Mirriam Chagweja, cultivatrice, se dit contente d’avoir planté les nouvelles semences sur ses terres, à Silobela, environ 300 km au sud-ouest de Harare. En février 2016, elle a planté du maïs et des haricots fortifiés en utilisant les semences fournies par le département du Développement international du gouvernement britannique. Elle rapporte que ces semences lui ont donné plus de haricots que les variétés habituelles. “J’encourage les autres à rejoindre le mouvement”, dit-elle.
Regarder vers l’avenir
Les essais continuent avec de nouvelles cultures et variétés biofortifiées. L’Organisation mondiale de la santé (OMS) recense les essais de biofortification actuels, notamment un maïs enrichi en vitamine A pour les mères et les enfants en bas âge testé en différents endroits, un manioc enrichi en vitamine A pour les enfants en âge préscolaire du Nigeria et un mil enrichi en zinc et en fer destiné à favoriser les aptitudes cognitives et l’immunité anti-infectieuse chez les bébés en Inde.
La biofortification et la modification génétique sont des procédés différents, mais HarvestPlus reste attentif aux évolutions en la matière.
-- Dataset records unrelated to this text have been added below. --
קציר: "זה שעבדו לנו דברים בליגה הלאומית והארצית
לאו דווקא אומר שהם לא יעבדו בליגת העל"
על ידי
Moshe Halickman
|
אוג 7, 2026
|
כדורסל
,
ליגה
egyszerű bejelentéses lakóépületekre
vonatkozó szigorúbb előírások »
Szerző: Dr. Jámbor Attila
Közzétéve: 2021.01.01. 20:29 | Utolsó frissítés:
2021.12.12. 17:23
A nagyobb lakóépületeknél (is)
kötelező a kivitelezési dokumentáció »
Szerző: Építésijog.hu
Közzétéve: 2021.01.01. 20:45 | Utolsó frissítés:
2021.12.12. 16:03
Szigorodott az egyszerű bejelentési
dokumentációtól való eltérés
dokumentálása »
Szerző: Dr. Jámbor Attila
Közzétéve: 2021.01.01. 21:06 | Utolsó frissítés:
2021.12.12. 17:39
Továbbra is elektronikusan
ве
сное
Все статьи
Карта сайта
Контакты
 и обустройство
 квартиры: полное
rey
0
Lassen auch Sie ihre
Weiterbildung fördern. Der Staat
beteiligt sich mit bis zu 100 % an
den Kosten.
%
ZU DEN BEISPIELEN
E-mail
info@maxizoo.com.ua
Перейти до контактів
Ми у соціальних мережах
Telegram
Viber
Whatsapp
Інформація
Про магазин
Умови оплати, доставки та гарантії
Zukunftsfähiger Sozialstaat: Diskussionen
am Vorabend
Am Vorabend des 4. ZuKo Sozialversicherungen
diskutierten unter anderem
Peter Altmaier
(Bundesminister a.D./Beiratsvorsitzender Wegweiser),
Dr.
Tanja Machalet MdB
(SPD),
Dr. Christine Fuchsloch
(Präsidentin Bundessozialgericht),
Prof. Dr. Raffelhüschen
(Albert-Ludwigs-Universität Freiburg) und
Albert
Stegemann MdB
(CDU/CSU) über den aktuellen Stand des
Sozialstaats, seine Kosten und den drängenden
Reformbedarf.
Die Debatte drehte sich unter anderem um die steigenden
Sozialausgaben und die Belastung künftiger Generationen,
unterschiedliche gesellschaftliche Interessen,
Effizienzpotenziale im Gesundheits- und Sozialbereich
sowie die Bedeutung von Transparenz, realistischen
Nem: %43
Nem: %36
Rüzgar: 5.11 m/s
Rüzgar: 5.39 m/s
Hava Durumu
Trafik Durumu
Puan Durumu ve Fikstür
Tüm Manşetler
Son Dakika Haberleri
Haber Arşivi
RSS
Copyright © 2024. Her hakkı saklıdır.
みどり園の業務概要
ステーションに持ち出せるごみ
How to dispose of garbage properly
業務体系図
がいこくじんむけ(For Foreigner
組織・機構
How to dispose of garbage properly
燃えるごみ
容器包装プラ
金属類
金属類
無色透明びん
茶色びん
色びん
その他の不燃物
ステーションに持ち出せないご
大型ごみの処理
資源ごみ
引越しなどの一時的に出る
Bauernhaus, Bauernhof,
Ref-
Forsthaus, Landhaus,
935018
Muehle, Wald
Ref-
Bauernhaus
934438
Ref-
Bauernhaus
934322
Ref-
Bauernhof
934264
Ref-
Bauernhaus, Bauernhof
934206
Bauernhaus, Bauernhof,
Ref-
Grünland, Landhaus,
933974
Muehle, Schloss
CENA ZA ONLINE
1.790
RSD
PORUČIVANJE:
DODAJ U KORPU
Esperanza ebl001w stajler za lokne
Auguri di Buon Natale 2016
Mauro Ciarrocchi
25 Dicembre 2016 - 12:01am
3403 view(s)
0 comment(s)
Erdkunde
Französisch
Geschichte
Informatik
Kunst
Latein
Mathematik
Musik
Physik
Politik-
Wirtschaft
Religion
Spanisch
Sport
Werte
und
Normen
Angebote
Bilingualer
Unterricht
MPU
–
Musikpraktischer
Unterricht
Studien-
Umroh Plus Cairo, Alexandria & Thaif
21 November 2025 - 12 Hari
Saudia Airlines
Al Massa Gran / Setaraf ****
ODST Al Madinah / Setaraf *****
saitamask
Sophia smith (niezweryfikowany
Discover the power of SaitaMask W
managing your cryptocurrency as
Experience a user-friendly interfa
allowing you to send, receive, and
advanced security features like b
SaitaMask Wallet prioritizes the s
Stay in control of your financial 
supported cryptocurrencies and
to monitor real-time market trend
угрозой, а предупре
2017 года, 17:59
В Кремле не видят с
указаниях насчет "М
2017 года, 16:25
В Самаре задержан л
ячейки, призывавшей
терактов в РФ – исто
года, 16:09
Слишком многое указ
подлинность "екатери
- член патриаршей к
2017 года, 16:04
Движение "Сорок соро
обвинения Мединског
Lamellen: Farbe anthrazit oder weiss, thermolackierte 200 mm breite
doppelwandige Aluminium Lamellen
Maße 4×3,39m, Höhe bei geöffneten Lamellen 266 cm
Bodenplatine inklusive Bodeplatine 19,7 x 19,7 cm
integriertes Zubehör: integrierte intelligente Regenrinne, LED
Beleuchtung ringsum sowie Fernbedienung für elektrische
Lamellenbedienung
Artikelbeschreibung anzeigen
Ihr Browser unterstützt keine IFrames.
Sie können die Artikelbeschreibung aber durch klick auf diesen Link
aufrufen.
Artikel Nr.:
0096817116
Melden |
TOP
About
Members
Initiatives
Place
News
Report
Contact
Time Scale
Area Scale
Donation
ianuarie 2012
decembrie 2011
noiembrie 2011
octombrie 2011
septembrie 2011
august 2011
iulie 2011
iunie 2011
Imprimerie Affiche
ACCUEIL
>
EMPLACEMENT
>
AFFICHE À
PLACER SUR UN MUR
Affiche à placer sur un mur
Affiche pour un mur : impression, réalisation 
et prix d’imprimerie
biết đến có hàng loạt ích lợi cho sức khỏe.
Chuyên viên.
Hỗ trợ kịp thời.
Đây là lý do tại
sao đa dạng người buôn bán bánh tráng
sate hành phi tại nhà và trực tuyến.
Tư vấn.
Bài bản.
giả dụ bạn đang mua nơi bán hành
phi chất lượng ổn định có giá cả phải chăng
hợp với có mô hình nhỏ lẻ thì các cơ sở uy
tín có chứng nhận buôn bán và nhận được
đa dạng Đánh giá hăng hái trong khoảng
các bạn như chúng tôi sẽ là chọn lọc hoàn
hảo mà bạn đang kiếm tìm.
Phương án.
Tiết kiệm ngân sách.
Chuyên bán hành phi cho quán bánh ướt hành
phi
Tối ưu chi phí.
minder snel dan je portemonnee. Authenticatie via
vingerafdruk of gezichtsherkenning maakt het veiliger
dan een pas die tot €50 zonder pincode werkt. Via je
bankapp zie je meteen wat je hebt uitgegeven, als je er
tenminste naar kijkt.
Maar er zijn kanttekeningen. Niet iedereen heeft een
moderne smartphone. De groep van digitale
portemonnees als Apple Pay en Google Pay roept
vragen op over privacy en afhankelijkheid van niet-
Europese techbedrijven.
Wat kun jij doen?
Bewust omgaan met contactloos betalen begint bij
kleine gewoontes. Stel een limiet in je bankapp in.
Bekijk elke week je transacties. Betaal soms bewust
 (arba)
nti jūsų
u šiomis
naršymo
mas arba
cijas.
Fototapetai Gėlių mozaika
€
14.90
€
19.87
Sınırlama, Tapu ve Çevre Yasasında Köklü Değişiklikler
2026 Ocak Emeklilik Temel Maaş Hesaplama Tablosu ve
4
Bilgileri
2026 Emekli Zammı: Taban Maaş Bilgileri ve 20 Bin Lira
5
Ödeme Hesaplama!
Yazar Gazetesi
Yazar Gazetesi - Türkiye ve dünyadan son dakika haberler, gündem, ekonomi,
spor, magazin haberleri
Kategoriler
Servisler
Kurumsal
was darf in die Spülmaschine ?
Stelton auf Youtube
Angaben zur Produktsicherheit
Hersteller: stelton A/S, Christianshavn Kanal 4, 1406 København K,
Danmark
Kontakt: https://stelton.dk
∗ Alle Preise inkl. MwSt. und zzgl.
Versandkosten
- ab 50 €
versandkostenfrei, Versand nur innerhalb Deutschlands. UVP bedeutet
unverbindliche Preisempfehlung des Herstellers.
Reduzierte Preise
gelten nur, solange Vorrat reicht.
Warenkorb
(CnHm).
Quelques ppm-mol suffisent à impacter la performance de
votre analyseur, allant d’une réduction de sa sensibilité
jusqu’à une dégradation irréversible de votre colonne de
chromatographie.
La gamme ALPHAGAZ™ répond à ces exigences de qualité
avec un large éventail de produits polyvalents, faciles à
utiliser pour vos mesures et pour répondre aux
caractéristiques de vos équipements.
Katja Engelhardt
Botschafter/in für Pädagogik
À ce jour, HarvestPlus n’a utilisé que des techniques de sélection conventionnelle, et non pas de modification génétique, pour mettre au point ses 150 variétés de 12 aliments enrichis en nutriments. C’est ce qui lui a permis de lancer ses cultures le plus rapidement possible dans un maximum de pays. Il subsiste de nombreux obstacles et oppositions politiques aux organismes transgéniques, bien que la communauté scientifique ait établi que la méthode est sans danger, selon H. Bouis.
HarvestPlus étudie ces technologies et les considère comme une option pour l’avenir, par exemple pour obtenir un enrichissement en fer difficile à atteindre par la sélection conventionnelle.